* **Source passage**
Reversing Diabetes

Whether you were just diagnosed with diabetes [mellitus] or you have carried the diagnosis for years, you are in a position to reverse, and even put into remission, your diabetes.  As you may well be aware, the ADA (American Diabetes Association), as well as many other “authorities” and researchers, wants you to believe in their grim perspective that diabetes is a “progressive disease”.  It’s an awful, defeatist position for an organization that claims to “lead the fight against the deadly consequences of diabetes and fight for those affected by diabetes.”  If you follow the standard dietary guidelines that led you to develop diabetes in the first place or the dietary recommendations that these organizations continue to advocate, it will be a progressive disease.  I would hope that the diagnosis of diabetes, however, would serve as an impetus to re-evaluate the conventional nutrition dogma.

It’s not very complicated…dietary carbohydrates are digested into sugar, which is then absorbed into the bloodstream – a process that increases your blood glucose.  If eating carbohydrates results in elevated blood glucose levels, and if diabetes [mellitus] is a disease defined as an abnormally elevated glucose, then simple logic dictates that the treatment for diabetes is to stop eating carbohydrates.

* **Raw data**

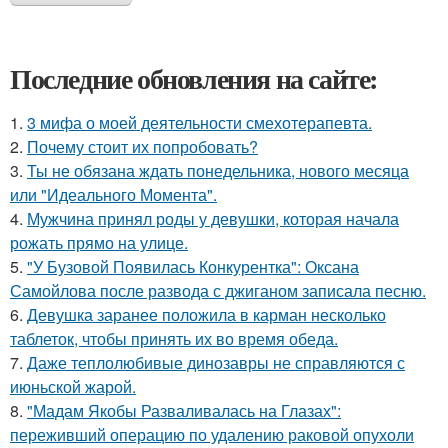
Последние обновления на сайте:
1.
3 мифа о моей деятельности смехотерапевта.
2.
Почему стоит их попробовать?
3.
Ты не обязана ждать понедельника, нового месяца
или "Идеального Момента".
4.
Мужчина принял роды у девушки, которая начала
рожать прямо на улице.
5.
"У Бузовой Появилась Конкурентка": Оксана
Самойлова после развода с джиганом записала песню.
6.
Девушка заранее положила в карман несколько
таблеток, чтобы принять их во время обеда.
7.
Даже теплолюбивые динозавры не справляются с
июньской жарой.
8.
"Мадам Якобы Разваливалась на Глазах":
переживший операцию по удалению раковой опухоли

* **Work required**
Reproduce word for word the part of the passage on reversing diabetes starting with "It’s not very" and going on through "stop eating carbohydrates.". The lines have no role in this work.

* **Exercise answer**
It’s not very complicated…dietary carbohydrates are digested into sugar, which is then absorbed into the bloodstream – a process that increases your blood glucose.  If eating carbohydrates results in elevated blood glucose levels, and if diabetes [mellitus] is a disease defined as an abnormally elevated glucose, then simple logic dictates that the treatment for diabetes is to stop eating carbohydrates.